1 Aralık 2011 Perşembe

Turkey Increases Pressure on Syria Over Oppression


Sebnem ARSU    The New York Times

ISTANBUL — Turkish officials continued Tuesday to step up pressure on Syria, saying they would consider having their military cross the border to impose a safety zone if the Assad government failed to stop killing citizens demanding democratic change.

Foreign Minister Ahmet Davutoglu said Tuesday that his government was hopeful that an incursion would be unnecessary and that Syria would respond to sanctions imposed Sunday by the Arab League. But the Syrian government has shown no willingness to abide by its neighbors’ demands, declaring the Arab League move “economic war.”
 
In a television interview broadcast on Kanal 24, a private network, Mr. Davutoglu said, “Despite all, if oppression continued, Turkey remains ready for all possible scenarios,” including creating a buffer zone. He said it would be established in coordination with the international community to offer large groups of Syrians protection from violence along borders with Jordan, Lebanon, Iraq and Turkey.


“If further oppression gives way to a major human movement, tens of thousands of people leave their homes and move towards borders with not only Turkey but also Jordan, Lebanon and Iraq, there would be a huge stress on these neighboring countries,” Mr. Davutoglu said. “We never wish people to leave their bases, homes, but we also have to consider such a scenario and work accordingly.”

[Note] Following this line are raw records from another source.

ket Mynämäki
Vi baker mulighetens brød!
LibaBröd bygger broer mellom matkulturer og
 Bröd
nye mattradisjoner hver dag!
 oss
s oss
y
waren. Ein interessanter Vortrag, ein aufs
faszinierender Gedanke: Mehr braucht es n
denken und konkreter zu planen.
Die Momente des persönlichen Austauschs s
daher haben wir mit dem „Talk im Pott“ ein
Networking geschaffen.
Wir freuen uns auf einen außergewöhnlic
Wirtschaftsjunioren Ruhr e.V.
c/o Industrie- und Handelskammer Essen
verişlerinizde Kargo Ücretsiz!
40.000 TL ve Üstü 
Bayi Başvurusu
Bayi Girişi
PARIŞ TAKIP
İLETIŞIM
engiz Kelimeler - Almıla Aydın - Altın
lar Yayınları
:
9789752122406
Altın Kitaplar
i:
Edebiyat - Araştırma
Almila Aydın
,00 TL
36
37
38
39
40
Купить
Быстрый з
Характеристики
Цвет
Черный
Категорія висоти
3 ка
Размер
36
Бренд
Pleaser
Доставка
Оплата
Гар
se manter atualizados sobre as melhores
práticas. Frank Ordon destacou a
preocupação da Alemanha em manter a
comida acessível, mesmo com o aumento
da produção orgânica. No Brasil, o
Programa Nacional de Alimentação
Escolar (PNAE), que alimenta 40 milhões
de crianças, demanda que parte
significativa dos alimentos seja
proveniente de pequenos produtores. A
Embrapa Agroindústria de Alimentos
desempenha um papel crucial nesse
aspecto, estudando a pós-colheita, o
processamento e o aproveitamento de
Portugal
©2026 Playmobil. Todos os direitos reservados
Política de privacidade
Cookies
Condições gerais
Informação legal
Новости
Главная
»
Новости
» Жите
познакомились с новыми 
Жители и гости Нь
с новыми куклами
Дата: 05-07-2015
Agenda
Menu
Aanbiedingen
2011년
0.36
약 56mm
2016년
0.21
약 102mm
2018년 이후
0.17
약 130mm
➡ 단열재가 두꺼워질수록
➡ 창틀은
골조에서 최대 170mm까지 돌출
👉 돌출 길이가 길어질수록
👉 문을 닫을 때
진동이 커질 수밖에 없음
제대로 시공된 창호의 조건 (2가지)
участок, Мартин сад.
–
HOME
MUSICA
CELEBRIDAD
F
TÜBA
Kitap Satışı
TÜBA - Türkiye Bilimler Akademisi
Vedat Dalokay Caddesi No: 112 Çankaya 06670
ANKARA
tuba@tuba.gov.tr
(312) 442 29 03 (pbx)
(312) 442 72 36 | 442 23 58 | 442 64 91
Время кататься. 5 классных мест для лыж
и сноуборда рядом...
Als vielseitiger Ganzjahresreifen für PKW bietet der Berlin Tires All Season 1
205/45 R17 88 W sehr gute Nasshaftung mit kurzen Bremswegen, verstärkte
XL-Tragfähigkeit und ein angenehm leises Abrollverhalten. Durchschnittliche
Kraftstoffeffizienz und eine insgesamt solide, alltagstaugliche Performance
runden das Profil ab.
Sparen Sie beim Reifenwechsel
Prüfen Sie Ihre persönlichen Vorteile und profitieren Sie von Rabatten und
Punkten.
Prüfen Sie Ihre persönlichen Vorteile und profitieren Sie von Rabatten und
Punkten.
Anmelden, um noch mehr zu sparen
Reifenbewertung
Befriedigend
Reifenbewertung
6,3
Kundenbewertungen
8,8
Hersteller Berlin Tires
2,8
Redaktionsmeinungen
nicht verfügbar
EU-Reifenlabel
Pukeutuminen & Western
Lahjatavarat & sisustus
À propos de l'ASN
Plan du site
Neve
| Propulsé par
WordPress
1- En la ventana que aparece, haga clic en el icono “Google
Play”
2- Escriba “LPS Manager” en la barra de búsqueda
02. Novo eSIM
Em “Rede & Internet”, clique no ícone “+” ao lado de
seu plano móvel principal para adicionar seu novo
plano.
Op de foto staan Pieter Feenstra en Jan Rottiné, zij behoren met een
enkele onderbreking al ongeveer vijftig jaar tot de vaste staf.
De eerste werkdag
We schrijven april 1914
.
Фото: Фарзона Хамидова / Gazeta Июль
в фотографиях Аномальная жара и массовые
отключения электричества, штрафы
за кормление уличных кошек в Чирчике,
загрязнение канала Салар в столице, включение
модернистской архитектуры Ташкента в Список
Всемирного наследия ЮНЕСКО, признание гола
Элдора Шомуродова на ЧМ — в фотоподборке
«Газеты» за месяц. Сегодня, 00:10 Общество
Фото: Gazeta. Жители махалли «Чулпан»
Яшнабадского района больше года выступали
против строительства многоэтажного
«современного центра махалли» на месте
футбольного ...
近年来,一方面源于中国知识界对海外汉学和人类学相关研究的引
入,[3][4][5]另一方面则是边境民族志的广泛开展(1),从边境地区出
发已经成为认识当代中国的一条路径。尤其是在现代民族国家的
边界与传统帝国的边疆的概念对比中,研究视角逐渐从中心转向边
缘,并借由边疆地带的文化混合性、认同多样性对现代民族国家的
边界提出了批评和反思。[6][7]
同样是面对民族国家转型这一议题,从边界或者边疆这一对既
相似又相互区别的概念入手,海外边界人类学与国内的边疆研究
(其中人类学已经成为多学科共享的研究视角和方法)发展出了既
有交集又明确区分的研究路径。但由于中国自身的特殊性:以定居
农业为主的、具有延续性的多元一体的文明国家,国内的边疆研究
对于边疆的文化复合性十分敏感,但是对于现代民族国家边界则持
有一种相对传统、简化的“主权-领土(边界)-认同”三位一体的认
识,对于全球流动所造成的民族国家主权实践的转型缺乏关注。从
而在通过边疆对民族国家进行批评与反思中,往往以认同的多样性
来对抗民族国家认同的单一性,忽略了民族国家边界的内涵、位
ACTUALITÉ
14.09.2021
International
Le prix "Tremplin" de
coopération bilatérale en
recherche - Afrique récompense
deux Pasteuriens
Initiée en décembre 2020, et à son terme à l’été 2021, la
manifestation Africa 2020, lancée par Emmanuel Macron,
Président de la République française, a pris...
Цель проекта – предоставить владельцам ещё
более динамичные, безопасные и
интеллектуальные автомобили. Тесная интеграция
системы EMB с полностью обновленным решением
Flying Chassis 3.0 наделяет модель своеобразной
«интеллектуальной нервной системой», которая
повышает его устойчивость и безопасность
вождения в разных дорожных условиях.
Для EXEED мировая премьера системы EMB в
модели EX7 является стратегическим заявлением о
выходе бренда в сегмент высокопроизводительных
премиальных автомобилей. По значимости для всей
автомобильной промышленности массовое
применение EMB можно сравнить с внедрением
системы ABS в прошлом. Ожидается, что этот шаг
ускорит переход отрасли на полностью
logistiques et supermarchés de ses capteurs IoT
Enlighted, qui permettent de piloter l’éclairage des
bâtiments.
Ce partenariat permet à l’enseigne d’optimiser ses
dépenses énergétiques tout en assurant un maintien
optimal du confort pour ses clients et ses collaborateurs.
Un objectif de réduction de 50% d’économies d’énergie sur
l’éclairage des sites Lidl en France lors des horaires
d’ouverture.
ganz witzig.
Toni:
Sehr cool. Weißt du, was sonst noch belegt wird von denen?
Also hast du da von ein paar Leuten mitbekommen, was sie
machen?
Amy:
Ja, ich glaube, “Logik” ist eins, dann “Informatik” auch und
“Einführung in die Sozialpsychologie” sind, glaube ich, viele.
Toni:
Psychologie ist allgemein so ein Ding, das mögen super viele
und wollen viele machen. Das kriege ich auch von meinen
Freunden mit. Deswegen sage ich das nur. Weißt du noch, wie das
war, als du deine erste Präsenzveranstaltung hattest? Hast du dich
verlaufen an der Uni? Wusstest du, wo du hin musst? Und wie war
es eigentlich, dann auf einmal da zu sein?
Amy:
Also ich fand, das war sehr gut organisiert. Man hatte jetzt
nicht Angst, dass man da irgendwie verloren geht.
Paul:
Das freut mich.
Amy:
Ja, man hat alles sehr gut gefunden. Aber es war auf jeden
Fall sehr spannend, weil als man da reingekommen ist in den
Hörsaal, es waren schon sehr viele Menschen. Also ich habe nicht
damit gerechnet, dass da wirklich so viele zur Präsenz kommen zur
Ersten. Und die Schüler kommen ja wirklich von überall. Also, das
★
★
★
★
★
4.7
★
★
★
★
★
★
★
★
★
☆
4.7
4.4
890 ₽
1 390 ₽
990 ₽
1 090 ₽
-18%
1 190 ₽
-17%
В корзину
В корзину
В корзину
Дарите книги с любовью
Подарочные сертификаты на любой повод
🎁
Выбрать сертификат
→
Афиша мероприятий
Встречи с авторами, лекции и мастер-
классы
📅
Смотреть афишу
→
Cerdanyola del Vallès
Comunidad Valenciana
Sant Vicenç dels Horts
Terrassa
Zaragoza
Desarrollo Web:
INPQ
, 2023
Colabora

Turkey was once one of Syria’s closest regional allies, and the prime minister, Recep Tayyip Erdogan, was once close to the Syrian president, Bashar al-Assad. But as the political crisis has churned in Syria for months, with government forces killing at least 3,500 demonstrators, according to the United Nations, Turkey has severed its ties, called on Mr. Assad to step down and threatened ever-increasing pressures if the killing does not stop.

Mr. Erdogan’s Justice and Development Party strongly opposes international military intervention in Syria and still urges a political resolution to end the conflict, yet has taken an increasingly hard line. Turkey hosts the Syrian military defectors who are organizing an increasingly aggressive, if not yet effective, insurgency inside Syria. It is offering safe haven to more than 7,500 Syrian citizens in tent camps in Hatay, a southern town neighboring Turkey’s 500-mile border with Syria.

Turkey also decided, given that Mr. Assad continues to ignore Arab League calls for peace and political reform, to divert all of its Middle Eastern trade away from routes that traverse Syria, siphoning off yet another source of income for Syria and severing yet another global tie for an increasingly isolated government.

“Transportations via Iraq, en route to Jordan, Saudi Arabia, Yemen and the gulf will be further supported, and we’ll step up studies over this route,” Binali Yildirim, the transportation minister, said Tuesday in a televised statement.

Limitations on transportation, however, would not apply to the delivery of basic food and medical supplies to the Syrian population, while border controls would be intensified to prevent arms trade, the minister added.

Flights between Damascus, the Syrian capital, and Turkish towns continued as scheduled.

On Sunday, the Arab League imposed unprecedented sanctions on one of its own, having suspended Syria from the group and issuing a travel ban against scores of senior Syrian officials, a freeze on government assets in Arab countries, a ban on transactions with Syria’s central bank and an end to all commercial exchanges with the government.

Turkish frustration with Syria increased a day earlier when an independent commission organized by the United Nations Human Rights Council released a report that documented what it described as “patterns of summary execution, arbitrary arrest, enforced disappearance, torture, including sexual violence, as well as violations of children’s rights.”

The commission expressed concerns that “crimes against humanity have been committed.”

Syria has rejected any assertions that its military was responsible for civilian bloodshed, saying both the West and the Arab world refused to accept the Assad government’s view that Syria has been the target of armed gangs financed from abroad.